Inhoudsopgave
In de vroege uren van zondag 2 september 1666 brak er brand uit in een bakkerij op Pudding Lane in de stad Londen. De brand verspreidde zich snel door de hoofdstad en bleef vier dagen woeden.
Tegen de tijd dat de laatste vlammen waren gedoofd, had het vuur een groot deel van Londen verwoest. Ongeveer 13.200 huizen waren verwoest en naar schatting 100.000 Londenaren waren dakloos geworden.
Meer dan 350 jaar later wordt de grote brand van Londen nog steeds herinnerd als een unieke verwoestende episode in de geschiedenis van de stad en als de katalysator van een moderniserende wederopbouw die de Britse hoofdstad een nieuwe vorm gaf. Maar wie was verantwoordelijk?
Een valse bekentenis
Tijdens de tweede Engels-Nederlandse oorlog deden geruchten de ronde dat de brand een daad van buitenlands terrorisme was en er werd een schuldige geëist. Een geschikte buitenlandse zondebok arriveerde al snel in de vorm van Robert Hubert, een Franse horlogemaker.
Van Hubert is nu bekend dat hij een valse bekentenis heeft afgelegd. Het is niet duidelijk waarom hij beweerde een brandbom te hebben gegooid waardoor het inferno ontstond, maar het lijkt waarschijnlijk dat zijn bekentenis onder dwang werd afgelegd.
Er is ook algemeen gesuggereerd dat Hubert niet bij zijn volle verstand was. Ondanks een totaal gebrek aan bewijs werd de Fransman op 28 september 1666 opgehangen. Later werd ontdekt dat hij niet eens in het land was op de dag dat de brand begon.
De bron van de brand
Nu wordt algemeen aangenomen dat de brand het gevolg was van een ongeluk en niet van brandstichting.
De bron van de brand was vrijwel zeker de bakkerij van Thomas Farriner in, of net naast, Pudding Lane, en het lijkt waarschijnlijk dat een vonk uit Farriner's oven op een stapel brandstof is gevallen nadat hij en zijn gezin zich voor de nacht hadden teruggetrokken (hoewel Farriner volhield dat de oven die avond naar behoren was uitgeharkt).
Een bord ter herinnering aan de plaats van de brand op Pudding Lane.
Zie ook: Neil Armstrong: van 'nerdy ingenieur' tot iconische astronautIn de vroege ochtenduren werd Farriner's familie zich bewust van de beginnende brand en slaagde erin het gebouw te ontvluchten via een raam op de bovenste verdieping. Omdat de brand geen tekenen van verlichting vertoonde, besloten de agenten van de parochie dat de aangrenzende gebouwen moesten worden gesloopt om verspreiding van het vuur te voorkomen, een brandbestrijdingstactiek die bekend staat als "firebreaking" en die in die tijd gebruikelijk was.

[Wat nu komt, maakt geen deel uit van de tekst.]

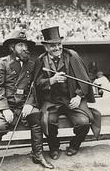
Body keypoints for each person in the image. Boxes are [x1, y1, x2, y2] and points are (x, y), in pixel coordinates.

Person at [0, 30, 54, 171]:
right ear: (12, 47)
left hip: (23, 105)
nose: (25, 48)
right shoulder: (2, 63)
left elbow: (34, 86)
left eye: (26, 45)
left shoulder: (31, 64)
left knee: (37, 116)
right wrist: (4, 109)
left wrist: (30, 103)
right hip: (4, 105)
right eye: (21, 45)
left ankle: (37, 154)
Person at [33, 26, 101, 160]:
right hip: (52, 101)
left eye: (59, 44)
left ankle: (74, 145)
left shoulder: (72, 56)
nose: (57, 48)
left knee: (84, 122)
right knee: (48, 122)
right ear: (46, 47)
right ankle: (54, 147)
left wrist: (78, 96)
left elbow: (84, 79)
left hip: (72, 99)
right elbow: (37, 84)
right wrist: (51, 80)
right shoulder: (41, 60)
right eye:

"Een vrouw kan het eruit pissen"
Dit voorstel was echter niet populair bij de buren, die de enige man opriepen die de macht had om dit brandgevaarlijke plan teniet te doen: Sir Thomas Bloodworth, Lord Mayor. Ondanks de snelle escalatie van de brand deed Bloodworth dat ook, met als argument dat de panden werden gehuurd en dat de sloop niet kon worden uitgevoerd in afwezigheid van de eigenaren.
Bloodworth wordt ook algemeen geciteerd als de opmerking "Pish! Een vrouw kan het uitpissen", voordat hij de plaats van handeling verlaat. Het is moeilijk om niet te concluderen dat Bloodworths besluit op zijn minst gedeeltelijk verantwoordelijk was voor de escalatie van de brand.
Om te beginnen was Londen nog steeds een relatief provisorische middeleeuwse stad met dicht opeengepakte houten gebouwen waardoor het vuur zich snel kon verspreiden.
In feite had de stad al verschillende grote branden gekend - de laatste in 1632 - en waren er al lang maatregelen van kracht om verdere bouw met hout en rieten daken te verbieden. Maar hoewel de blootstelling van Londen aan brandgevaar nauwelijks nieuws was voor de autoriteiten, was de uitvoering van preventieve maatregelen tot de grote brand oppervlakkig en bestonden er nog veel brandgevaren.
Zie ook: 3 belangrijke soorten harnassen voor Romeinse soldatenDe zomer van 1666 was heet en droog geweest: de houten huizen en de rieten kachels van het gebied fungeerden als een tondeldoos toen het vuur eenmaal was begonnen en hielpen het vuur door de nabijgelegen straten te razen. De dicht opeengepakte gebouwen met overstekken zorgden ervoor dat de vlammen ook gemakkelijk van de ene straat naar de andere konden springen.
De brand woedde vier dagen lang en blijft de enige brand in de geschiedenis van Londen die de bijnaam 'de Grote' heeft gekregen.